[Data records]
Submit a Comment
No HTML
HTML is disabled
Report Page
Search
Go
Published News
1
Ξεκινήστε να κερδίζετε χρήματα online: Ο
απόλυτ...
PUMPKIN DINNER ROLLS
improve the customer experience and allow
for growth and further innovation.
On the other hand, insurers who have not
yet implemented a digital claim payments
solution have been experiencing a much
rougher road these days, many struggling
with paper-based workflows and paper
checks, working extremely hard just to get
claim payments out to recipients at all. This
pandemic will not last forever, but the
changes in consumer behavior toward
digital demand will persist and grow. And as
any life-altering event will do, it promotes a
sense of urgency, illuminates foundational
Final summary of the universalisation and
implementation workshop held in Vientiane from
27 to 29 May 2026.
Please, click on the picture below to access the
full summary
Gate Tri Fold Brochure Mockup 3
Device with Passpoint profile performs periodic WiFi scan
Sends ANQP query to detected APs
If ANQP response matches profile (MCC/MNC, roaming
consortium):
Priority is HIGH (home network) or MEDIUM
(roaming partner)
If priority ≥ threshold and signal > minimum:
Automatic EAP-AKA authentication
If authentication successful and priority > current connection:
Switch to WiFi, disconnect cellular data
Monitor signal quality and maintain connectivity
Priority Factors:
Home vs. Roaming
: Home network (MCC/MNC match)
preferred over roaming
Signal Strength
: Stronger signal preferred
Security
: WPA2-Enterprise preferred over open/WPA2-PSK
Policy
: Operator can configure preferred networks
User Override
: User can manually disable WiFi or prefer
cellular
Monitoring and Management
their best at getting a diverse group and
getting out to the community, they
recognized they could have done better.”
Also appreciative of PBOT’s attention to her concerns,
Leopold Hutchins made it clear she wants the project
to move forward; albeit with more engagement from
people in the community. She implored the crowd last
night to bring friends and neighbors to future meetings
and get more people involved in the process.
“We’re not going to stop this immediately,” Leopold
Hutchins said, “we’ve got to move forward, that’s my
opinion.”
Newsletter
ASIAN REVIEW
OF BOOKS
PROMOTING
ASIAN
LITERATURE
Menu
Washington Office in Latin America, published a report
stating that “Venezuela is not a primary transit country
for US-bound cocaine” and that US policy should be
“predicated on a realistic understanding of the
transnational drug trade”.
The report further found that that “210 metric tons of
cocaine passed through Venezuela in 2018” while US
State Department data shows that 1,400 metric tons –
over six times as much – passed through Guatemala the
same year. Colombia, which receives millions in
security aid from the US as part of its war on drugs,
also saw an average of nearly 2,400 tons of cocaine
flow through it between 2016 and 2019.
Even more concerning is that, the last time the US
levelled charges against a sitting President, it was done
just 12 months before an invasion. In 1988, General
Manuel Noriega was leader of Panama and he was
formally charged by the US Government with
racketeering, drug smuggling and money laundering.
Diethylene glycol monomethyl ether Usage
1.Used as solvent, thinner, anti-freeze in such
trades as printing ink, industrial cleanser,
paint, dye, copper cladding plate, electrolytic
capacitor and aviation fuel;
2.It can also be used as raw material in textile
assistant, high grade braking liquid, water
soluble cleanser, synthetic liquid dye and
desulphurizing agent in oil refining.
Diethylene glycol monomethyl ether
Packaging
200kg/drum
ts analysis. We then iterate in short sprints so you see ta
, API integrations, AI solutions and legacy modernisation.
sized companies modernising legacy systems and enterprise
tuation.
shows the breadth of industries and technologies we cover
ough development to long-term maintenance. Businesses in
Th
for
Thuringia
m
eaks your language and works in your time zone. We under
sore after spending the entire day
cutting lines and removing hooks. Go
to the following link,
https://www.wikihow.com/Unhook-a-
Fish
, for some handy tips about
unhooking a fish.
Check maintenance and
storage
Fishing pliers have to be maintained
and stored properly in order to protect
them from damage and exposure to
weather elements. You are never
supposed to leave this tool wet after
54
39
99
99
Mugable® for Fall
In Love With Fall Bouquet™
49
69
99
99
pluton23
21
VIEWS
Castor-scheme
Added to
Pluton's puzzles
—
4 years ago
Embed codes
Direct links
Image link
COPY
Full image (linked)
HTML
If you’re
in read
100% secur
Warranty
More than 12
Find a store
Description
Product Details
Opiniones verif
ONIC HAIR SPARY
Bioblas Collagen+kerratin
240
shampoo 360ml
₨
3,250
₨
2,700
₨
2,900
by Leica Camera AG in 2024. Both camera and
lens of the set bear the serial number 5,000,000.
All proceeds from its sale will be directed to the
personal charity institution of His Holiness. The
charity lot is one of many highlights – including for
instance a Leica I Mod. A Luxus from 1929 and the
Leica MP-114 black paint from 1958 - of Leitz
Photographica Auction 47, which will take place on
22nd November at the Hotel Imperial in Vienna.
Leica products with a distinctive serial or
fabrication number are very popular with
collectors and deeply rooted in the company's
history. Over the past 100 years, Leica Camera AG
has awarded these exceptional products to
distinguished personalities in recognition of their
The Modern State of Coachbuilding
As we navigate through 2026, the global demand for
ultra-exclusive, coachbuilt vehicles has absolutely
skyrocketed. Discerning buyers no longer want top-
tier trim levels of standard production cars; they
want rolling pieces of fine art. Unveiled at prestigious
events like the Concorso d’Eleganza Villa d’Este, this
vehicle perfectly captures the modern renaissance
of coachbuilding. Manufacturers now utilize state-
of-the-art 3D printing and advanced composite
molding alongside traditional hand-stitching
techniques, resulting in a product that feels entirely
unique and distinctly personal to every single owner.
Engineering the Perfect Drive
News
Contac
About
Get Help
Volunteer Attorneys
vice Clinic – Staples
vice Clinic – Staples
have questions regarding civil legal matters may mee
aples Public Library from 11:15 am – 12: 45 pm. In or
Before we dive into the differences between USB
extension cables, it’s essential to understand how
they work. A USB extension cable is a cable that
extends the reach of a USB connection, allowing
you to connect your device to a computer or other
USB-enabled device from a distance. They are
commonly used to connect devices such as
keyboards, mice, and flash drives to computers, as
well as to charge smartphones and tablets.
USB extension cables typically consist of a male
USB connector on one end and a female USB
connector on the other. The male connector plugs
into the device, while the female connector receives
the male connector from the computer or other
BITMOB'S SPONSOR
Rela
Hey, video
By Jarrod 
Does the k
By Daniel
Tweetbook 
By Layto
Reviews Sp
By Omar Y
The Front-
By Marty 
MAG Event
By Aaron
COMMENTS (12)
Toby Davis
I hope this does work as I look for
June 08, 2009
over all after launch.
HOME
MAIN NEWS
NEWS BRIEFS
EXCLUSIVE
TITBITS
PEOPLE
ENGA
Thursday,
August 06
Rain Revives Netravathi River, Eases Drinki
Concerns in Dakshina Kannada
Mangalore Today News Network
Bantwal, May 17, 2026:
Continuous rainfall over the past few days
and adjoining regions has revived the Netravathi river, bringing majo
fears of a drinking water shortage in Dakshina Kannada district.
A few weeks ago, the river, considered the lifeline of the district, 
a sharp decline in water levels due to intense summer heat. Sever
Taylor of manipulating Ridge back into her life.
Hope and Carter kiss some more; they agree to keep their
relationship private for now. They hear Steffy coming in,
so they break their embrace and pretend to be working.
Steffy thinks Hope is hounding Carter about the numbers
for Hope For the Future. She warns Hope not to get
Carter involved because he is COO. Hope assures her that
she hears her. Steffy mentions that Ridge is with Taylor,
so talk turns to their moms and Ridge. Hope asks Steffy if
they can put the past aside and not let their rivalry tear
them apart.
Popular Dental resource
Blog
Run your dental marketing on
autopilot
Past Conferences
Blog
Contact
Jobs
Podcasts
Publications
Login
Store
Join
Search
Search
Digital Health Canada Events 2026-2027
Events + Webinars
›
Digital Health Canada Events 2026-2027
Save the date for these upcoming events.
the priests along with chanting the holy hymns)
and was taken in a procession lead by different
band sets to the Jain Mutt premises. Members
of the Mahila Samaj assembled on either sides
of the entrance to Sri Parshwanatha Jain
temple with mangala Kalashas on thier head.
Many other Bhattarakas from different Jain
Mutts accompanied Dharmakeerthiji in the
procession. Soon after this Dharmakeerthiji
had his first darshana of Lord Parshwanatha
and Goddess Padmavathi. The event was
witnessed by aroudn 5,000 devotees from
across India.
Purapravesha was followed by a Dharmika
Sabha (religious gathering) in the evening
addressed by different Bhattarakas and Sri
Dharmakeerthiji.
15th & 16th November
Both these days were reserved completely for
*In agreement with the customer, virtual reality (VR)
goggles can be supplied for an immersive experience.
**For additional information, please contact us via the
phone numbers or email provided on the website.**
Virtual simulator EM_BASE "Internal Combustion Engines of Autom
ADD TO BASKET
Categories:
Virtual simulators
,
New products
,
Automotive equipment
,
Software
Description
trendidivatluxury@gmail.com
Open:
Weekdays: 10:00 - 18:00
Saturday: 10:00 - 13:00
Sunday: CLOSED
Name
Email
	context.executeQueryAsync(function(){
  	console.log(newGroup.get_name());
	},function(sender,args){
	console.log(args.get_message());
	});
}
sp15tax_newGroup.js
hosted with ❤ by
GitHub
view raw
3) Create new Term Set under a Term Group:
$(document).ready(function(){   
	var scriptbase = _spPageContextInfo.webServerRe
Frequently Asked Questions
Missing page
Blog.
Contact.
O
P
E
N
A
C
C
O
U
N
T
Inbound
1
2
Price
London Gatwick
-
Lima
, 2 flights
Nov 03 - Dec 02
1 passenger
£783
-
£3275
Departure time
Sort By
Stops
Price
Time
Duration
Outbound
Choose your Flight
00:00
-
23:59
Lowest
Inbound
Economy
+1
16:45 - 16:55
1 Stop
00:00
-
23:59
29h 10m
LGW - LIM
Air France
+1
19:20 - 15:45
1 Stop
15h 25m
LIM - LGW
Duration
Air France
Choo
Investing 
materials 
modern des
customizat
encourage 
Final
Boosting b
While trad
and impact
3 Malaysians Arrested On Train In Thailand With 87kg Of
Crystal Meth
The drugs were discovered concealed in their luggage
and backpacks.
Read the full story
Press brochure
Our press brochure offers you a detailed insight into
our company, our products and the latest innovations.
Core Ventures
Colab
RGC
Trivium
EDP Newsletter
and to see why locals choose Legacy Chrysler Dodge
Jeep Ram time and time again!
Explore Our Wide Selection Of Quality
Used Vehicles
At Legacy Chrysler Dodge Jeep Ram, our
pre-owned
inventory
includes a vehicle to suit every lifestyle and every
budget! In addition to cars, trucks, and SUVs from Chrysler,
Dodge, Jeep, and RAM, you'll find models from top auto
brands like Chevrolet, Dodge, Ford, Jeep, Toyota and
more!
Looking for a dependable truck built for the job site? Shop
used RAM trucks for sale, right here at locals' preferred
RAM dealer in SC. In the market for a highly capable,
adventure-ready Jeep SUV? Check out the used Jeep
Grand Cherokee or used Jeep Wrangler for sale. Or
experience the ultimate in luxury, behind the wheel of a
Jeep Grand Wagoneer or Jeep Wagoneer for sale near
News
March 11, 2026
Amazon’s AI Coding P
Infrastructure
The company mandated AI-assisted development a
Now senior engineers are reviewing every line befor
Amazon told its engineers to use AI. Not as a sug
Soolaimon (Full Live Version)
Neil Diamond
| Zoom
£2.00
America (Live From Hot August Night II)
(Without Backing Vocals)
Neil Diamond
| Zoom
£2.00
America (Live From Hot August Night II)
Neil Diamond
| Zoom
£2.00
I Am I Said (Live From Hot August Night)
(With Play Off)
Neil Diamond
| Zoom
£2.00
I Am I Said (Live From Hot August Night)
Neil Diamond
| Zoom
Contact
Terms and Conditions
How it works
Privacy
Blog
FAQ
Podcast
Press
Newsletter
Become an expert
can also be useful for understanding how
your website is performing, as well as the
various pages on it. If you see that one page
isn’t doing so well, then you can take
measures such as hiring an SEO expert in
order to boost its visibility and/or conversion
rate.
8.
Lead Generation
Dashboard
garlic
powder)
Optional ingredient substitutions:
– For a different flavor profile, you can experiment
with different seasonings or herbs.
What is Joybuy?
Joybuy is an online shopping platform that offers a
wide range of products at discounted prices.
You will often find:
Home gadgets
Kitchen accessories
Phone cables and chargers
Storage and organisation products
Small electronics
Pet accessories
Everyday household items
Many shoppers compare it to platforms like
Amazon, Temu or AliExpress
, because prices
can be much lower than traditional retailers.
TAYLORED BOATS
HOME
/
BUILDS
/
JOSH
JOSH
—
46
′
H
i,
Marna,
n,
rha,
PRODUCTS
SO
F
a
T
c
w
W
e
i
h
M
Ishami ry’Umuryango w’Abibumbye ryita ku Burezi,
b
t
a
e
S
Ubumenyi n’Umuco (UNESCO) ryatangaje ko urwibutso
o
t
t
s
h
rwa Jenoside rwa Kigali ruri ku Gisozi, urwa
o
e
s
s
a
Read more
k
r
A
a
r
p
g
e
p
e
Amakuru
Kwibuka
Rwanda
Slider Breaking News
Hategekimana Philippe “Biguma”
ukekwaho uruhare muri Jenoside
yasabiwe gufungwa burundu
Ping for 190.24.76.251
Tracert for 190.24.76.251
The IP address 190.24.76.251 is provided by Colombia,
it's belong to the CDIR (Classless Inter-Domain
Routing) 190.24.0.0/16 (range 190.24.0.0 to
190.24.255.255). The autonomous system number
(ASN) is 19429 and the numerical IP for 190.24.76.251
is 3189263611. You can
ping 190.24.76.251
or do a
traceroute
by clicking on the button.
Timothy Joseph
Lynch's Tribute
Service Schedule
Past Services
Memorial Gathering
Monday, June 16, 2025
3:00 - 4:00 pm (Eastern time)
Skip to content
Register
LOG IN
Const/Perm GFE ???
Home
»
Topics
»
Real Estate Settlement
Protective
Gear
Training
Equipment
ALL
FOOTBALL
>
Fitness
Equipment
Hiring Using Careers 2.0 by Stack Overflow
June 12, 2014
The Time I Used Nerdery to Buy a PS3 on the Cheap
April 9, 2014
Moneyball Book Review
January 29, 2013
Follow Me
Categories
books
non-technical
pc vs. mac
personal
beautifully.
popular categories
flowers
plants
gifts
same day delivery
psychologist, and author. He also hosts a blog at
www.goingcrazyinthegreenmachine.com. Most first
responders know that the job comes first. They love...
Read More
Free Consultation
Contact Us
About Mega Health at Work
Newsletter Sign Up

- [WORK INSTRUCTIONS] Start at the first line of the entries above. Set down each line exactly through the one with "getting out to the community, they", and stop there.

- [YOUR RESPONSE]
Submit a Comment
No HTML
HTML is disabled
Report Page
Search
Go
Published News
1
Ξεκινήστε να κερδίζετε χρήματα online: Ο
απόλυτ...
PUMPKIN DINNER ROLLS
improve the customer experience and allow
for growth and further innovation.
On the other hand, insurers who have not
yet implemented a digital claim payments
solution have been experiencing a much
rougher road these days, many struggling
with paper-based workflows and paper
checks, working extremely hard just to get
claim payments out to recipients at all. This
pandemic will not last forever, but the
changes in consumer behavior toward
digital demand will persist and grow. And as
any life-altering event will do, it promotes a
sense of urgency, illuminates foundational
Final summary of the universalisation and
implementation workshop held in Vientiane from
27 to 29 May 2026.
Please, click on the picture below to access the
full summary
Gate Tri Fold Brochure Mockup 3
Device with Passpoint profile performs periodic WiFi scan
Sends ANQP query to detected APs
If ANQP response matches profile (MCC/MNC, roaming
consortium):
Priority is HIGH (home network) or MEDIUM
(roaming partner)
If priority ≥ threshold and signal > minimum:
Automatic EAP-AKA authentication
If authentication successful and priority > current connection:
Switch to WiFi, disconnect cellular data
Monitor signal quality and maintain connectivity
Priority Factors:
Home vs. Roaming
: Home network (MCC/MNC match)
preferred over roaming
Signal Strength
: Stronger signal preferred
Security
: WPA2-Enterprise preferred over open/WPA2-PSK
Policy
: Operator can configure preferred networks
User Override
: User can manually disable WiFi or prefer
cellular
Monitoring and Management
their best at getting a diverse group and
getting out to the community, they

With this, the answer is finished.